Sally came out a couple of times so we did end up in seclusion at one stage. Sally kicked a member of staff in the back and ended up being dragged to seclusion. What made her even worse was the fact that the staff had to restrain her while also taking off her clothes and underwear to put her in an anti-ligature suit just in case Penny came out while we were stuck in seclusion. Despite Keri switching back out after about an hour we were kept in there for over 4 hours. It was horrible and, for Sally, humiliating.

We spent about a month there before we stepped down to an acute ward (which is A LOT less restrictive). We weren't allowed to make our own drinks and were given lukewarm drinks every hour in paper cups. The garden was open for 10 minutes an hour for people to smoke and between midnight and 6am it was kept shut so no smoking allowed unless you had a restless night. If you did then they allowed you one 'discretional cigarette' in that time period.

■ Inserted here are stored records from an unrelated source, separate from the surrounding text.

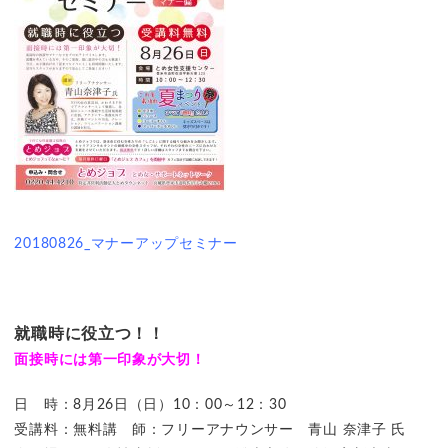
20180826_マナーアップセミナー
就職時に役立つ！！
面接時には第一印象が大切！
日 時：8月26日（日）10：00～12：30
受講料：無料講 師：フリーアナウンサー 青山 奈津子 氏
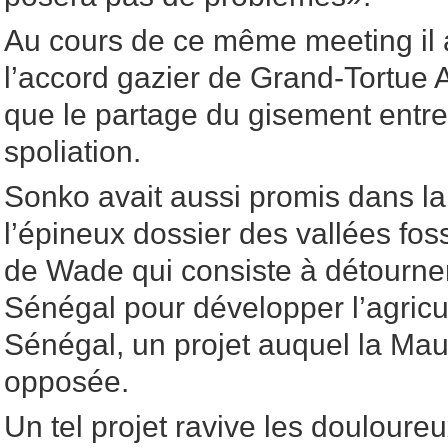
Au cours de ce même meeting il 
l’accord gazier de Grand-Tortue
que le partage du gisement entre
spoliation.
Sonko avait aussi promis dans la
l’épineux dossier des vallées foss
de Wade qui consiste à détourner
Sénégal pour développer l’agricul
Sénégal, un projet auquel la Mau
opposée.
Un tel projet ravive les douloure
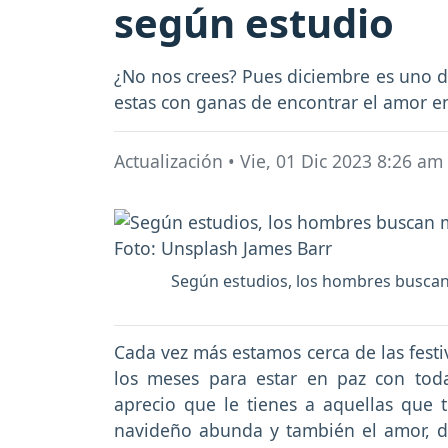
según estudio
¿No nos crees? Pues diciembre es uno d
estas con ganas de encontrar el amor 
Actualización
•
Vie, 01 Dic 2023 8:26 am
Según estudios, los hombres buscan
Cada vez más estamos cerca de las festi
los meses para estar en paz con tod
aprecio que le tienes a aquellas que 
navideño abunda y también el amor, d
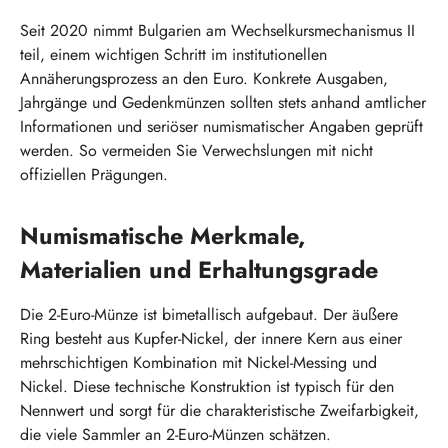
Seit 2020 nimmt Bulgarien am Wechselkursmechanismus II
teil, einem wichtigen Schritt im institutionellen
Annäherungsprozess an den Euro. Konkrete Ausgaben,
Jahrgänge und Gedenkmünzen sollten stets anhand amtlicher
Informationen und seriöser numismatischer Angaben geprüft
werden. So vermeiden Sie Verwechslungen mit nicht
offiziellen Prägungen.
Numismatische Merkmale,
Materialien und Erhaltungsgrade
Die 2-Euro-Münze ist bimetallisch aufgebaut. Der äußere
Ring besteht aus Kupfer-Nickel, der innere Kern aus einer
mehrschichtigen Kombination mit Nickel-Messing und
Nickel. Diese technische Konstruktion ist typisch für den
Nennwert und sorgt für die charakteristische Zweifarbigkeit,
die viele Sammler an 2-Euro-Münzen schätzen.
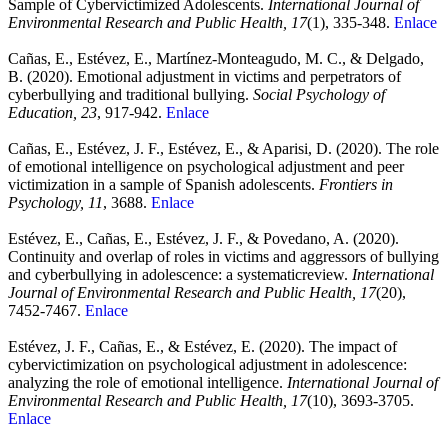
Sample of Cybervictimized Adolescents.
International Journal of
Environmental Research and Public Health, 17
(1), 335-348.
Enlace
Cañas, E., Estévez, E., Martínez-Monteagudo, M. C., & Delgado,
B. (2020). Emotional adjustment in victims and perpetrators of
cyberbullying and traditional bullying.
Social Psychology of
Education, 23
, 917-942.
Enlace
Cañas, E., Estévez, J. F., Estévez, E., & Aparisi, D. (2020). The role
of emotional intelligence on psychological adjustment and peer
victimization in a sample of Spanish adolescents.
Frontiers in
Psychology, 11
, 3688.
Enlace
Estévez, E., Cañas, E., Estévez, J. F., & Povedano, A. (2020).
Continuity and overlap of roles in victims and aggressors of bullying
and cyberbullying in adolescence: a systematicreview.
International
Journal of Environmental Research and Public Health, 17
(20),
7452-7467.
Enlace
Estévez, J. F., Cañas, E., & Estévez, E. (2020). The impact of
cybervictimization on psychological adjustment in adolescence:
analyzing the role of emotional intelligence.
International Journal of
Environmental Research and Public Health, 17
(10), 3693-3705.
Enlace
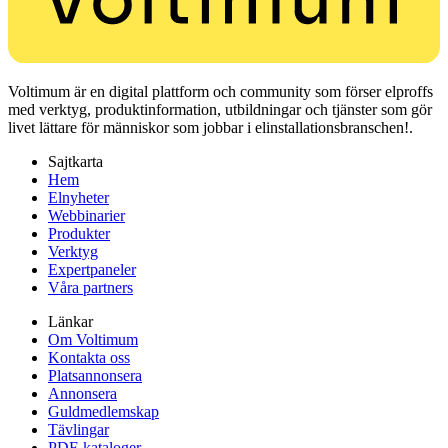
Voltimum är en digital plattform och community som förser elproffs
med verktyg, produktinformation, utbildningar och tjänster som gör
livet lättare för människor som jobbar i elinstallationsbranschen!.
Sajtkarta
Hem
Elnyheter
Webbinarier
Produkter
Verktyg
Expertpaneler
Våra partners
Länkar
Om Voltimum
Kontakta oss
Platsannonsera
Annonsera
Guldmedlemskap
Tävlingar
PDF-kataloger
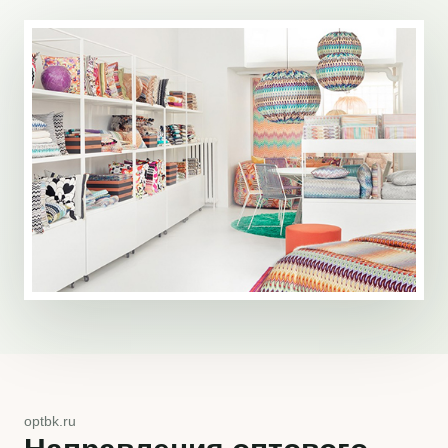
optbk.ru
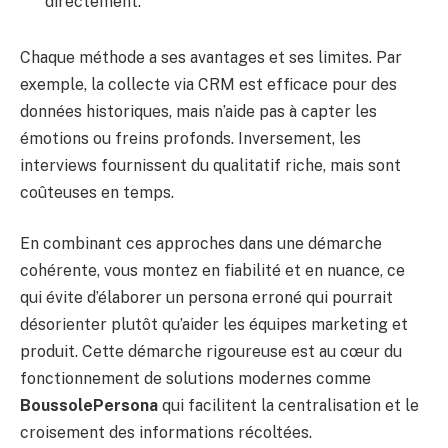
directement.
Chaque méthode a ses avantages et ses limites. Par
exemple, la collecte via CRM est efficace pour des
données historiques, mais n’aide pas à capter les
émotions ou freins profonds. Inversement, les
interviews fournissent du qualitatif riche, mais sont
coûteuses en temps.
En combinant ces approches dans une démarche
cohérente, vous montez en fiabilité et en nuance, ce
qui évite d’élaborer un persona erroné qui pourrait
désorienter plutôt qu’aider les équipes marketing et
produit. Cette démarche rigoureuse est au cœur du
fonctionnement de solutions modernes comme
BoussolePersona
qui facilitent la centralisation et le
croisement des informations récoltées.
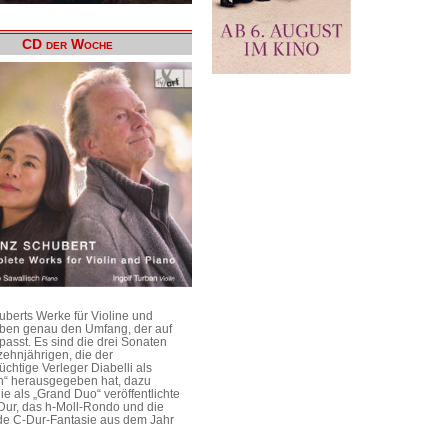
CD der Woche
uberts Werke für Violine und
aben genau den Umfang, der auf
passt. Es sind die drei Sonaten
ehnjährigen, die der
üchtige Verleger Diabelli als
n“ herausgegeben hat, dazu
e als „Grand Duo“ veröffentlichte
Dur, das h-Moll-Rondo und die
e C-Dur-Fantasie aus dem Jahr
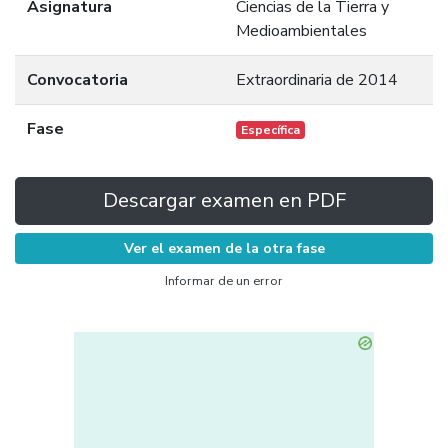
Asignatura
Ciencias de la Tierra y
Medioambientales
Convocatoria
Extraordinaria de 2014
Fase
Específica
Descargar examen en PDF
Ver el examen de la otra fase
Informar de un error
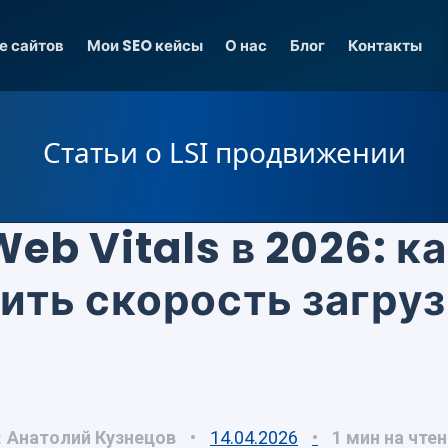
е сайтов
Мои SEO кейсы
О нас
Блог
Контакты
Статьи о LSI продвижении
eb Vitals в 2026: к
ить скорость загру
:
Анатолий Кузнецов
14.04.2026
1 мин на чте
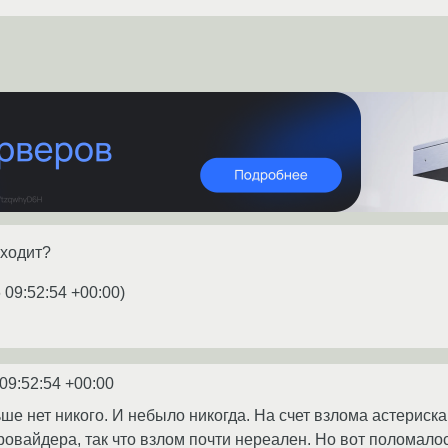
аходит?
 09:52:54 +00:00
)
09:52:54 +00:00
ьше нет никого. И небыло никогда. На счет взлома астериск
ровайдера, так что взлом почти нереален. Но вот поломалось 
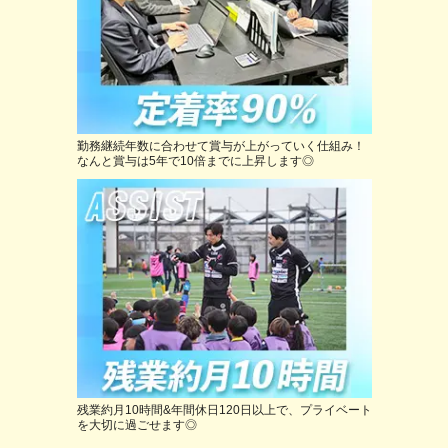
勤務継続年数に合わせて賞与が上がっていく仕組み！
なんと賞与は5年で10倍までに上昇します◎
残業約月10時間&年間休日120日以上で、プライベート
を大切に過ごせます◎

Overall we never want to go there again. It was worse than the secure unit. It was degrading and humiliating. The things the staff had to do were last resorts and were to keep us safe but it didn't stop us feeling like our dignity was completely taken away. Even Sally felt ashamed when they had to strip her off in seclusion and that, of course, made her worse.

PICUs are a last resort when someone is critically unwell, for instance being acutely suicidal or dangerous because you're very psychotic. It's not a very good environment to be in at any time, but personally I think it's even worse that very unwell people are put in those kinds of units. It's all well and good keeping them safe from themselves or other people safe from them but there's no distraction or stimulus. It's an environment that you can literally do nothing except brood and reflect, and you end up trapped in your own head. If we ever end up in a place like that again, Sally has already said she'll stay out constantly to protect us all as she sees it as a constant threat. I honestly cannot blame her for thinking like this, but realistically it would mean we'd end up being kept in there a lot longer.